Abstract

To assess the predictive ability of an 18F-FDG PET/CT-based radiomics nomogram for bone marrow involvement in pediatric neuroblastoma. A total of 241 neuroblastoma patients who underwent 18F-FDG PET/CT at two medical centers were retrospectively evaluated. Data from center A (n=200) were randomized into a training cohort (n=140) and an internal validation cohort (n=60), while data from center B (n=41) constituted the external validation cohort. For each patient, two regions of interest were defined using the tumor and axial skeleton. The clinical factors and radiomics features were derived to construct the clinical and radiomics models.

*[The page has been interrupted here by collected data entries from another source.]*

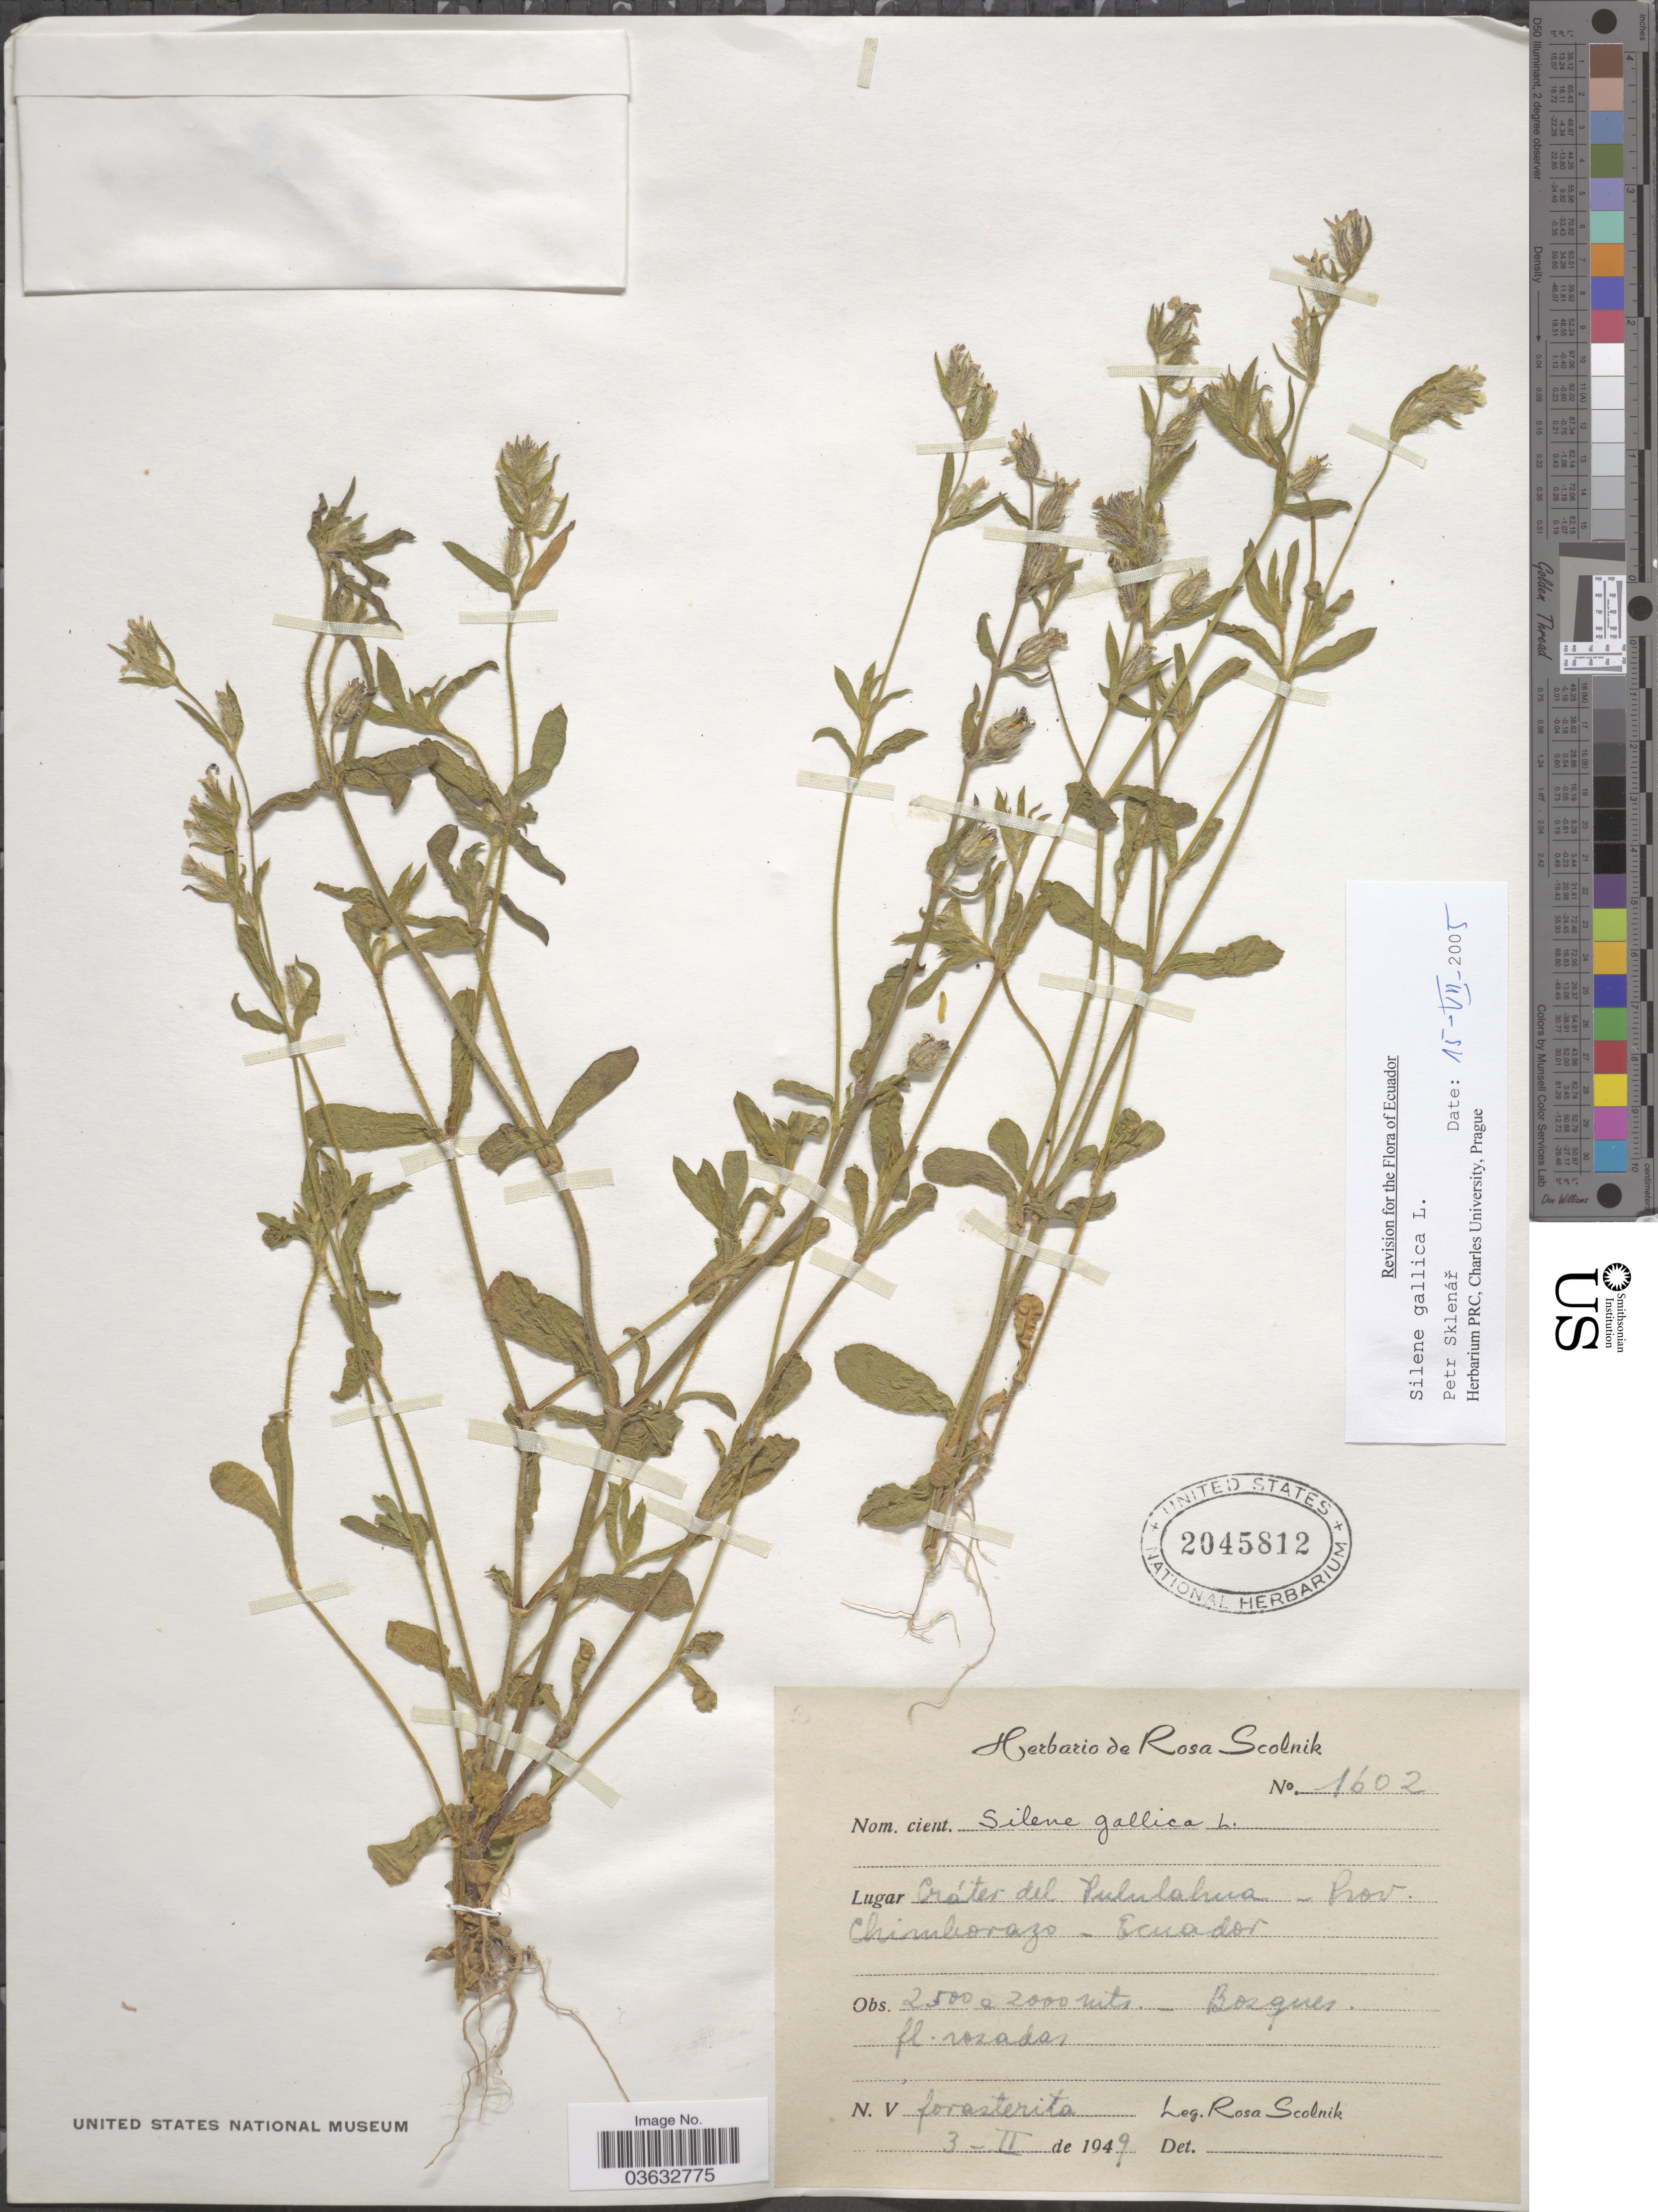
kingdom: Plantae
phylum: Tracheophyta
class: Magnoliopsida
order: Caryophyllales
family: Caryophyllaceae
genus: Silene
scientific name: Silene gallica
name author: L.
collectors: R. Scolnik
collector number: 1602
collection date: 1949-02-03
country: Ecuador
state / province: Chimborazo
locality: Cráter del Pululahua.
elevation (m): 2000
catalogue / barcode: US 2045812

The radiomics nomogram was built by combining clinical factors and radiomics features. The area under the receiver operatingcharacteristic curves (AUCs) were used to assess the performance of the models. Radiomics models created from tumor and axial skeleton achieved AUCs of 0.773 and 0.900, and the clinical model had an AUC of 0.858 in the training cohort. By incorporating clinical risk factors and axial skeleton-based radiomics features, the AUC of the radiomics nomogram in the training cohort, internal validation cohort, and external validation cohort was 0.932, 0.887, and 0.733, respectively. The axial skeleton-based radiomics model performed better than the tumor-based radiomics model in predicting bone marrow involvement. Moreover, the radiomics nomogram showed that combining axial skeleton-based radiomics features with clinical risk factors improved their performance.